### [Selected excerpt]
Edit: Looks like lynch beat me to this one.


----------



## AvvY (Oct 8, 2004)

im thinking of giving this linux thing a rest. im getting way too confused to understand this stuff. i think itd be easyer to learn it once i have a linux distro running then trying to understand this without it. ill give it sometime. maybe by then my hardware will be supported, or i can find a distro that already does. thanx for all ur help. if u have any other suggestions im all ears.


----------



## lynch (Aug 3, 2002)

There are 2 releases coming out: SUSE 9.2 (already shipping) and Mandrake 10.1. Both of them should give you what you need. They both have LiveCDs you can try before you install. They actually recommend running thier LiveCDs first before you install the real thing.
MandrakeMove 
SUSE 9.2 LivEval 
Give those a try when you can and see how you like them.
Whiteskin, I always like reading your take on things.  
lynch


----------



## AvvY (Oct 8, 2004)

well i tried mandrake 10.1 and thats what didnt work! im now downloading SUSE. is it easy to learn? which link on the mandrake site is the livecd version? all i see is full os. i think... or are they all live cds...


----------



## lynch (Aug 3, 2002)

Oops, sorry . I forgot you tried that. SUSE has a 64bit version on the CD I think. That's what Mandrake may have been lacking.
lynch


----------



## saikee (Jun 11, 2004)

whiteskin,

Good explanation. May not do beginner bigavvstyle any good but I can surly use a refresher course.

I may take this opportunity to ask advice here.

### [Data lines]
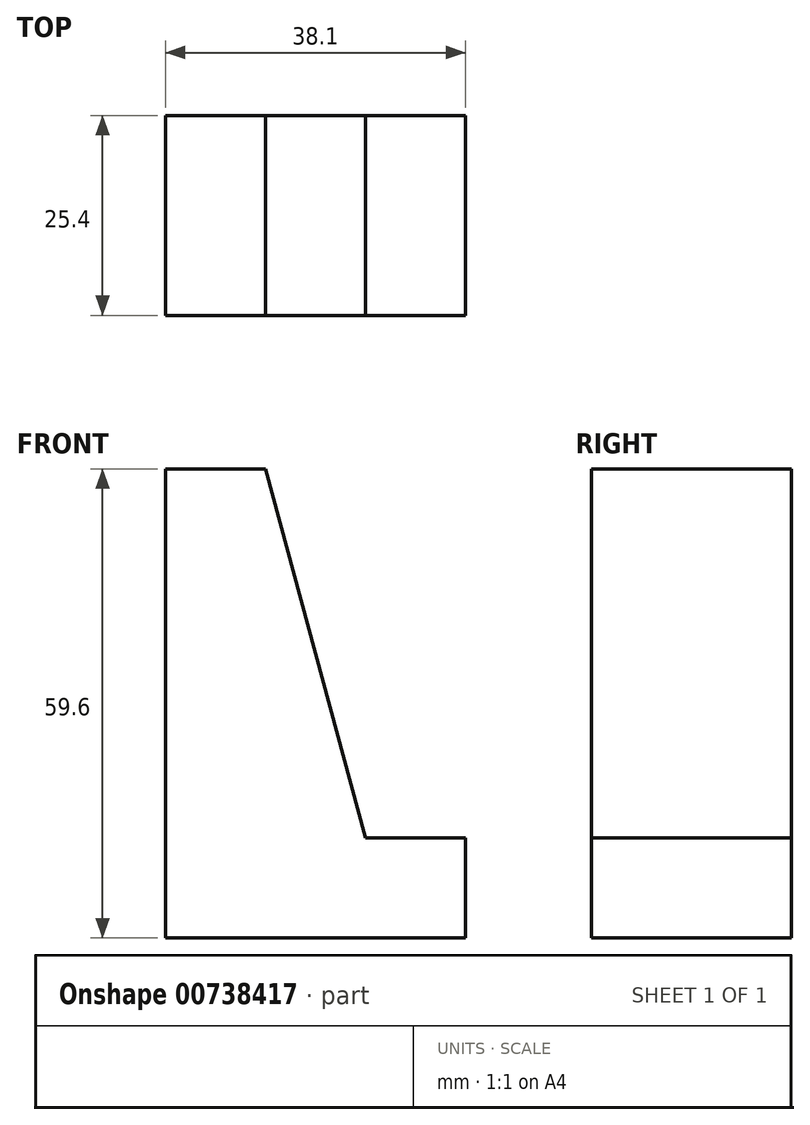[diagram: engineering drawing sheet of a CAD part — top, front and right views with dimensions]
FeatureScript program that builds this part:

### [Problem]
What comes next in the Linux forum thread, after saikee's last sentence?

### [Written answer]
I notice some distros are having difficulties to be installed at the rear end of a 200Gb hard drive. As an example I have an older version of Kanotix (2004.7 and a variant of Knoppix) installed at partition No. 19, at about 150 to 155 Gb position of the hard drive successfully but the later version refuses to be installed there. I initially tried to persuade it to go to Partition 25 but it dropped into partition 2 instead (without telling me!) and wipe my Fedora C2 there. When I copied it back to hda19 (by tar command) I can chroot to it and run it but it will not accept a grub-install to place the bootloader at hda25. Without the bootloader at hda25 I can't chainload it out from another Linux.

It may be just a bug in the latest version (2004.9) but its Grub (0.95) is current and doesn't afraid of big drive in other distros.

My question is which layer is responsible for not stopping me from booting at rear end of a large hard disk? The Grub or Lilo error is special device (e.g. /dev/hda19) not found.

I have already had both Grub and Lilo from a few distros (Slackware 10, Blag, Tiny Sofa, Suse 9.1, Xandros) installed in the rear of a hard drive (beyond the 137Gb barrier).


----------



## AvvY (Oct 8, 2004)

just an observation... aswell was the linux *** sticky i think we need to create a full install guide with all manner of situations accomidated for. obviously i cant be the only one with these problems. just another question... linux can read NFTS but cant write to it. but linux can write to a fat32. i take it that linux can read a fat32. so for my shared data drive i should have it file system of fat32 not NFTS like i already set it up. i may delete the partitons and then reconfigure it at a later date when i can isntall linux. once i download the SUSE 9.2 live cd can i then install it onto my comp or do i have to download something different?


----------



## AvvY (Oct 8, 2004)

Faq!!!!! Sorry Jeeze I Didnt Realize That! That Was Reallu Poor Form!!! Sorry!


----------



## AvvY (Oct 8, 2004)

i dont believe it! IM RUNNING LINUX! YAY!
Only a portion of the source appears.